**Problem:** Rewrite every line of the records below with "centimetres" changed to "centimeters" wherever it occurs and everything else left as it is. Omit the pictures from your answer.

**Data:**
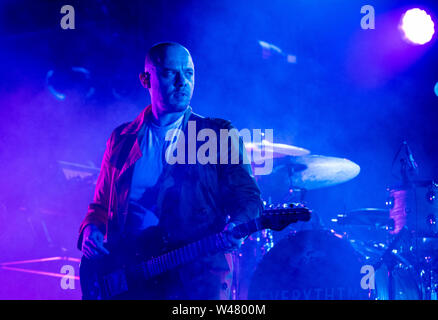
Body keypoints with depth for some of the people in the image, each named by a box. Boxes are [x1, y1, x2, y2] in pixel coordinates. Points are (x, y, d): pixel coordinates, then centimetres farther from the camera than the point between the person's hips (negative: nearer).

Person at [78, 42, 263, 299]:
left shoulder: (220, 134, 8)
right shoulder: (121, 139, 17)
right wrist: (90, 230, 0)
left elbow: (247, 196, 1)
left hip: (197, 275, -2)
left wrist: (235, 227, -21)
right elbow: (101, 205, 21)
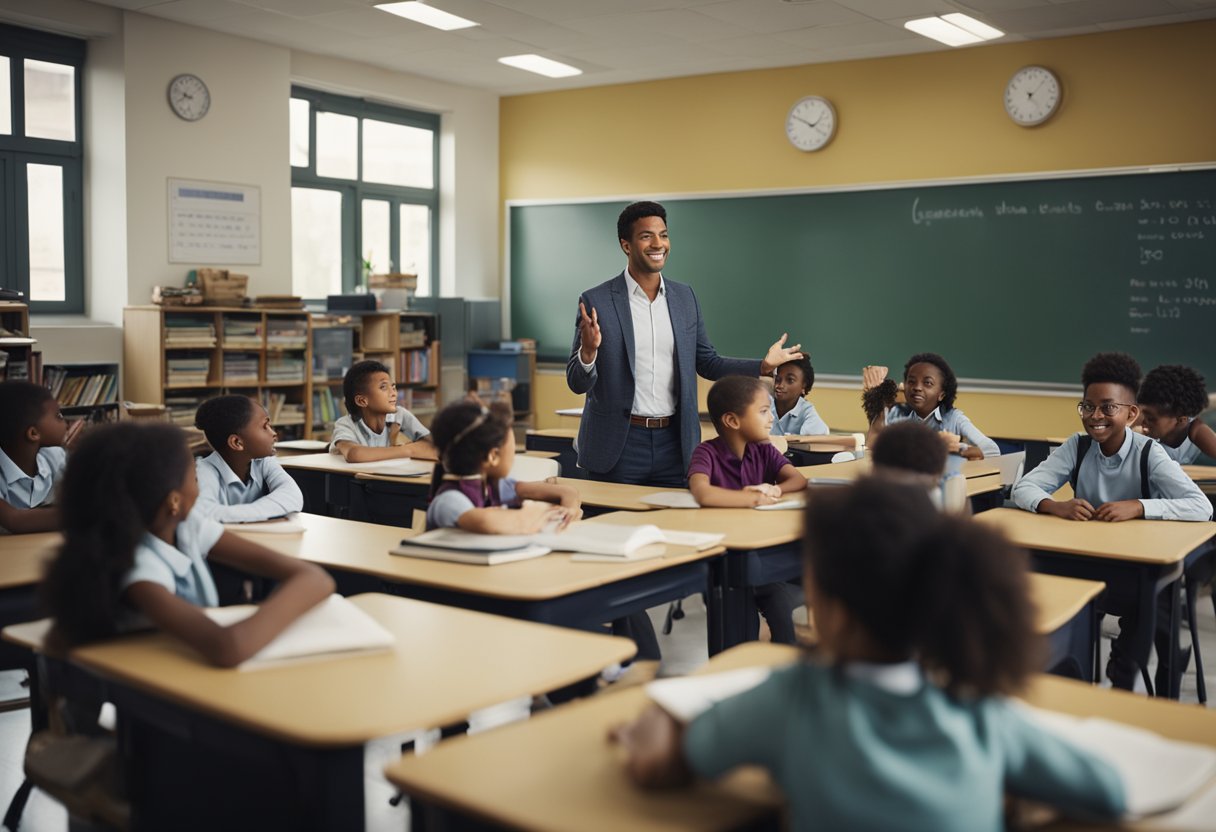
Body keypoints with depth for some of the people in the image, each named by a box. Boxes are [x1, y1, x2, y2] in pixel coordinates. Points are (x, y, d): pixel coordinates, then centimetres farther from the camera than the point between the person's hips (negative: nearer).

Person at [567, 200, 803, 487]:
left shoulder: (685, 297, 7)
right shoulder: (596, 301, -6)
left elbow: (707, 363, 15)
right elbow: (577, 383, -5)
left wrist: (763, 365, 2)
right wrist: (588, 351, -26)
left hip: (674, 442, 4)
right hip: (618, 445, -4)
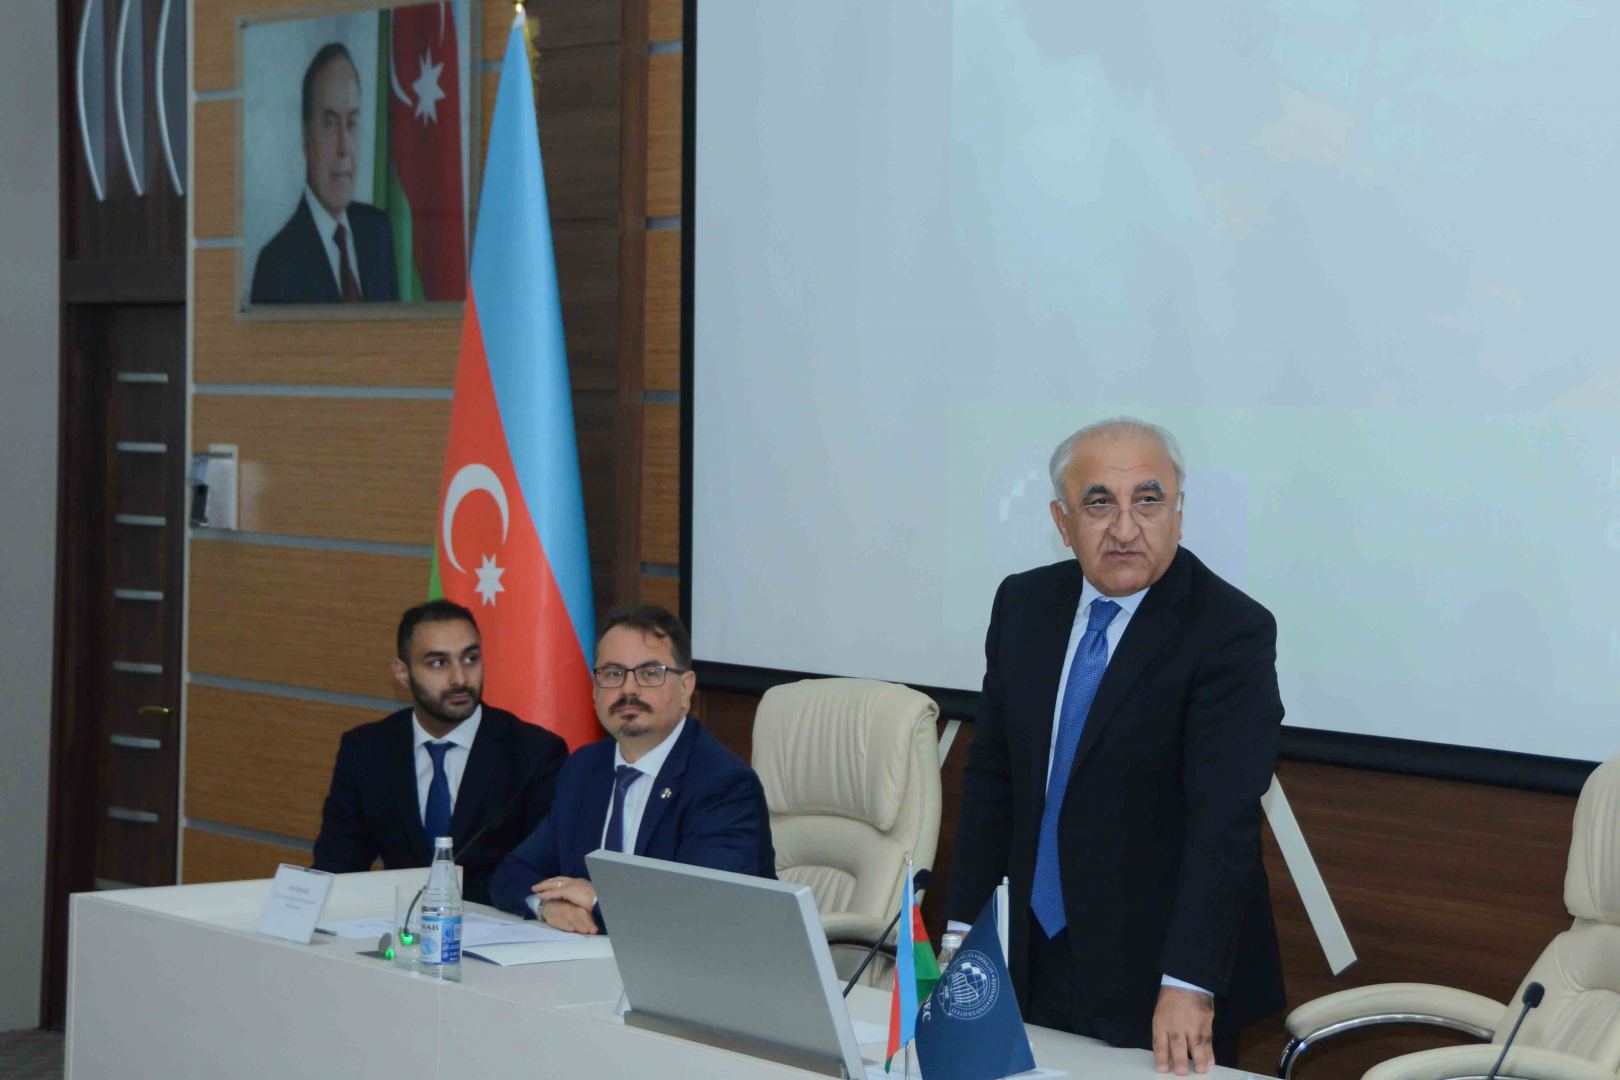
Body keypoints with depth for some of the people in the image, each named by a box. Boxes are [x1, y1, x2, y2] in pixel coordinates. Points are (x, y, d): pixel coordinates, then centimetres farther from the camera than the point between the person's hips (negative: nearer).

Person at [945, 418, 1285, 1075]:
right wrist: (964, 928, 2)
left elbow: (1225, 817, -22)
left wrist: (1187, 984, -29)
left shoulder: (1232, 632, -16)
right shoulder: (1023, 604, 2)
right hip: (1033, 954, 5)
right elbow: (991, 775, 7)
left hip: (1154, 971, -5)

**Answer below:**
Body keypoints with depth for some of the people in the image, each named by a box. Boxes are [x1, y1, x2, y2] in pixel coordinates. Points are (x, y, d): pixel coordinates, then centimeters farther from the camera than the point between the person's hips (negative: nearer).

Person at [78, 42, 263, 299]:
left shoulder: (220, 134, 8)
right shoulder: (121, 139, 17)
right wrist: (90, 230, 0)
left elbow: (247, 196, 1)
left hip: (197, 275, -2)
left wrist: (235, 227, -21)
right elbow: (101, 205, 21)
Body keypoints with depth for some of the people in the image, each named by a box. Boxes are [x1, y1, x2, y2] in pixel coordinates. Points are (x, y, d): pixel coordinates, then centimeters farther from the camera than the point between the person's hips (negative: nearer).

Person at [567, 200, 803, 487]:
left shoulder: (685, 297, 7)
right shoulder: (596, 301, -6)
left elbow: (707, 363, 15)
right elbow: (577, 383, -5)
left wrist: (763, 365, 2)
right wrist: (588, 351, -26)
left hip: (674, 442, 4)
right hip: (618, 445, -4)
Body keypoints with depth for some of the people in the image, each named by a box. Boxes are [x1, y1, x2, y2] in pixel coordinates. Points are (x, y, d): pixel coordinates, then centimeters farther from the camera than the point between the person's hips (negative: nearer).

Person at [945, 418, 1285, 1075]:
right wrist: (964, 928, 2)
left elbow: (1225, 817, -22)
left wrist: (1187, 984, -29)
left shoulder: (1232, 632, -16)
right shoulder: (1023, 604, 2)
right hip: (1033, 954, 5)
right elbow: (991, 775, 7)
left hip: (1154, 971, -5)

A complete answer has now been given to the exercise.